* Set tasks *
1. In the matplotlib axes exercises, rewrite the part starting at "ax1 = fig.add_subplot(1, 3, 1)" and ending at "ax3.plot(x, np.tan(x), color='green')", substituting "ax_mid" for every "ax2".
2. Pick up the matplotlib axes exercises after their final line and carry them on.

* Passage provided *
— Start —
Exercise 1. Create a figure and add three axes using three different methods: fig.add_subplot(1, 3, 1), fig.add_axes([0.4, 0.15, 0.25, 0.7]) for the second, and plt.subplots for the third. Plot a different function on each.

import matplotlib.pyplot as plt
import numpy as np

x = np.linspace(0, 2 * np.pi, 200)

fig = plt.figure(figsize=(12, 4))

ax1 = fig.add_subplot(1, 3, 1)
ax1.plot(x, np.sin(x))
ax1.set_title('add_subplot')

ax2 = fig.add_axes([0.4, 0.15, 0.25, 0.7])
ax2.plot(x, np.cos(x), color='red')
ax2.set_title('add_axes')

ax3 = fig.add_subplot(1, 3, 3)
ax3.plot(x, np.tan(x), color='green')
ax3.set_ylim(-5, 5)
ax3.set_title('add_subplot again')

plt.show()

Exercise 2. Create an inset axes inside a main plot. Plot y = sin(x) on the main axes over \([0, 4\pi]\), and add a small inset axes using fig.add_axes([0.55, 0.55, 0.3, 0.3]) that zooms into the region \([0, \pi]\).

import matplotlib.pyplot as plt
import numpy as np

x = np.linspace(0, 4 * np.pi, 500)

fig, ax = plt.subplots(figsize=(10, 5))
ax.plot(x, np.sin(x), color='steelblue')
ax.set_title('sin(x) with Inset Zoom')
ax.set_xlabel('x')
ax.set_ylabel('y')

ax_inset = fig.add_axes([0.55, 0.55, 0.3, 0.3])
x_zoom = np.linspace(0, np.pi, 200)
ax_inset.plot(x_zoom, np.sin(x_zoom), color='red')
ax_inset.set_title('Zoom: [0, π]', fontsize=9)
— End —
* Record excerpts *
— Start —
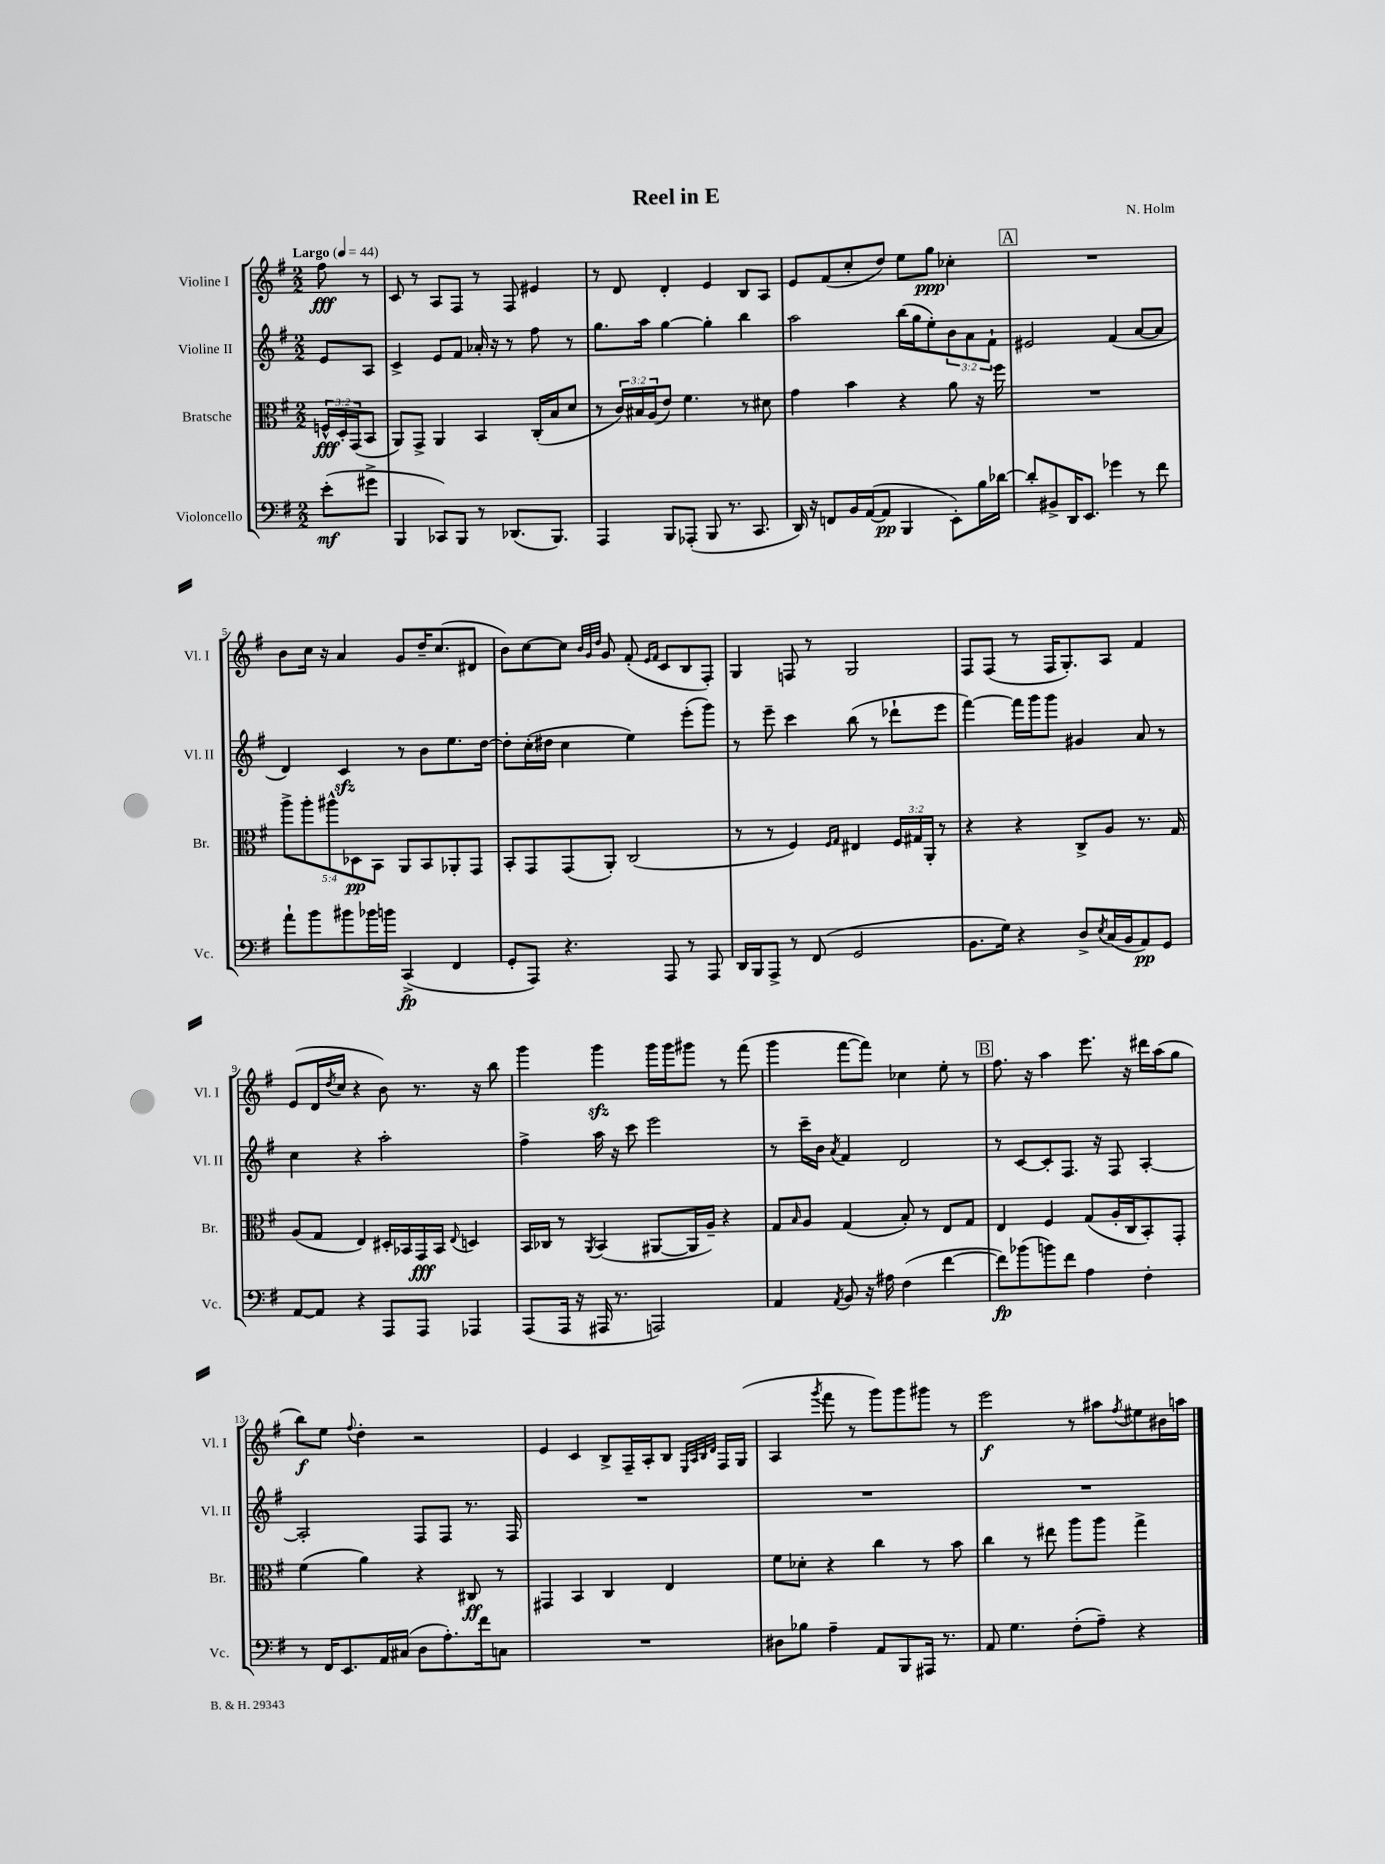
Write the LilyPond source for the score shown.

\header { title = "Reel in E" composer = "N. Holm" }
<<
\new StaffGroup <<
\new Staff = "s0" \with { instrumentName = "Violine I" shortInstrumentName = "Vl. I" } {
    \clef treble \key g \major \numericTimeSignature \time 2/2 \partial 4 \tempo "Largo" 4 = 44
    fis''8\fff r8 |
    c'8 r8 a8 fis8 r8 fis8 eis'4 |
    r8 d'8 d'4-. e'4 b8 a8 |
    e'8 fis'8( c''8-. d''8) e''8 g''8\ppp ces''4-. |
    \mark \markup { \box "A" } R1 |
    b'8 c''16 r16 a'4 g'8 d''16-- c''8.( dis'8 |
    b'8) c''8~ c''8 \grace { b'32 g'32 d''32 } g'8 fis'8-.( \grace { e'16 fis'16 } c'8 b8 fis8-.) |
    g4 f8 r8 g2 |
    fis8 fis8( r8 fis16 g8.-.) a8 fis'4 |
    e'8( d'16 \acciaccatura { d''8 } c''16 r4 b'8) r8. r16 b''8 |
    g'''4 g'''4\sfz g'''16 g'''16 gis'''8 r8 fis'''8( |
    g'''4 fis'''8~ fis'''8) ces''4 e''8-. r8 |
    \mark \markup { \box "B" } fis''8. r16 a''4 e'''8. r16 dis'''16 a''16( g''8 |
    b''8\f) e''8 \appoggiatura { fis''8 } d''4-. r2 |
    e'4 c'4 b8-> fis16-- a16-. b8 \grace { e32 a32 b32 d'32 } fis16 g16( |
    a4 \acciaccatura { g'''8 } fis'''8 r8 g'''8) g'''8 gis'''8 r8 |
    e'''2\f r8 ais''8 \acciaccatura { fis''8 } eis''8 bis'16 a''16 \bar "|." |
}
\new Staff = "s1" \with { instrumentName = "Violine II" shortInstrumentName = "Vl. II" } {
    \clef treble \key g \major \numericTimeSignature \time 2/2 \override Staff.TupletNumber.text = #tuplet-number::calc-fraction-text \partial 4
    e'8 a8 |
    c'4-> e'8 fis'8 aes'16-. r16 r8 fis''8 r8 |
    g''8. a''16 g''4~ g''4-. b''4 |
    a''2 b''16( g''16 e''8-.) \tuplet 3/2 { b'8 a'8 fis'8-! } |
    \mark \markup { \box "A" } eis'2 fis'4( a'8~ a'8 |
    d'4) c'4\sfz r8 b'8 e''8. d''16~ |
    d''8-. c''16-.( dis''16 c''4 e''4) e'''8-.( g'''8) |
    r8 e'''8-- c'''4 b''8( r8 des'''8-! e'''8 |
    fis'''4~) fis'''16 g'''16 g'''8 gis'4 a'8 r8 |
    c''4 r4 a''2-. |
    fis''4-> a''16 r16 c'''8 e'''2 |
    r8 c'''16-- b'16 \acciaccatura { a'8 } fis'4 d'2 |
    \mark \markup { \box "B" } r8 c'8~ c'8-. fis8. r16 fis8 a4~-. |
    a2-. fis8 fis8 r8. fis16 |
    R1 |
    R1 |
    R1 \bar "|." |
}
\new Staff = "s2" \with { instrumentName = "Bratsche" shortInstrumentName = "Br." } {
    \clef alto \key g \major \numericTimeSignature \time 2/2 \override Staff.TupletNumber.text = #tuplet-number::calc-fraction-text \partial 4
    \tuplet 3/2 { f16-^\fff d16-. g,16( } b,8 |
    a,8) g,8-> a,4 b,4 c16-.( b16 d'8 |
    r8 \tuplet 3/2 { c'16) bis16 a16( } e'8) fis'4. r8 dis'8 |
    g'4 b'4 r4 a'8 r16 fis''16 |
    \mark \markup { \box "A" } R1 |
    \tuplet 5/4 { a''8-> a''8-. ais''8-^ des8\pp b,8 } a,8 b,8 aes,8-. g,8 |
    b,8-. g,8 g,8( a,8-.) c2( |
    r8 r8 fis4) \grace { fis16 g16 } eis4 \tuplet 3/2 { fis16 gis16 a,16-. } r8 |
    r4 r4 c8-> a8 r8. g16 |
    a8( g8 e4) dis16-. bes,16 g,16\fff bes,16 \appoggiatura { e8 } d4 |
    b,16 ces16 r8 \acciaccatura { a,8 } b,4( ais,8~ ais,16 a16--) r4 |
    g8 \grace { b16 } a8 g4( b8-.) r8 e8 g8 |
    \mark \markup { \box "B" } e4 fis4 g8( a16-. c16 b,8-.) g,8-. |
    fis'4( a'4) r4 cis8\ff r8 |
    gis,4 b,4 c4 e4 |
    fis'8 des'8-. r4 c''4 r8 b'8 |
    c''4 r8 eis''8 a''8 a''8 g''4-> \bar "|." |
}
\new Staff = "s3" \with { instrumentName = "Violoncello" shortInstrumentName = "Vc." } {
    \clef bass \key g \major \numericTimeSignature \time 2/2 \partial 4
    e'8-.\mf( gis'8-> |
    b,,4 ces,8) b,,8 r8 des,8.( b,,8.) |
    a,,4 b,,8 aes,,8-.( b,,8 r8. c,8. |
    d,16) r16 f,8 b,16 a,16~( a,8\pp b,,4 e,8-.) b16 des'16~ |
    \mark \markup { \box "A" } des'8-. bis,8-> d,16 e,8. ges'4 r8 fis'8 |
    a'8-! b'8 bis'8 bes'16 b'16 c,4->\fp( fis,4 |
    g,8-. a,,8) r4. a,,8 r8 a,,8 |
    d,16 b,,16 a,,8-> r8 fis,8( g,2 |
    b,8. g16) r4 d8-> \acciaccatura { e8 } c16( b,16 a,8\pp) g,8 |
    a,8~ a,8 r4 a,,8 a,,8 aes,,4 |
    a,,8( a,,16 r16 ais,,16 r8. a,,2) |
    a,4 \acciaccatura { a,8 } b,8 r16 ais16 fis4( fis'4~ |
    \mark \markup { \box "B" } fis'8\fp) bes'8( b'8) fis'8 a4 fis4-. |
    r8 fis,16 e,8. a,16 cis16( d8 a8.-.) fis'16 c8 |
    R1 |
    dis8 bes8 a4-- a,8 b,,8 ais,,16 r8. |
    a,8 g4. fis8-.( a8--) r4 \bar "|." |
}
>>
>>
— End —
* Response list *
1.
ax1 = fig.add_subplot(1, 3, 1)
ax1.plot(x, np.sin(x))
ax1.set_title('add_subplot')

ax_mid = fig.add_axes([0.4, 0.15, 0.25, 0.7])
ax_mid.plot(x, np.cos(x), color='red')
ax_mid.set_title('add_axes')

ax3 = fig.add_subplot(1, 3, 3)
ax3.plot(x, np.tan(x), color='green')

2.
ax_inset.set_xlim(0, np.pi)

plt.show()

Exercise 3. Use fig.add_subplot to create an irregular layout: one tall subplot on the left spanning 2 rows (fig.add_subplot(1, 2, 1)) and two small subplots stacked on the right (fig.add_subplot(2, 2, 2) and fig.add_subplot(2, 2, 4)). Plot different data in each.

import matplotlib.pyplot as plt
import numpy as np

x = np.linspace(0, 2 * np.pi, 200)

fig = plt.figure(figsize=(10, 6))

ax_left = fig.add_subplot(1, 2, 1)
ax_left.plot(x, np.sin(x), color='blue', linewidth=2)
ax_left.set_title('Tall Left Subplot')

ax_top_right = fig.add_subplot(2, 2, 2)
ax_top_right.bar(['A', 'B', 'C'], [3, 7, 5], color='coral')
ax_top_right.set_title('Top Right')

ax_bottom_right = fig.add_subplot(2, 2, 4)
ax_bottom_right.scatter(np.random.rand(20), np.random.rand(20), color='green')
ax_bottom_right.set_title('Bottom Right')

plt.tight_layout()
plt.show()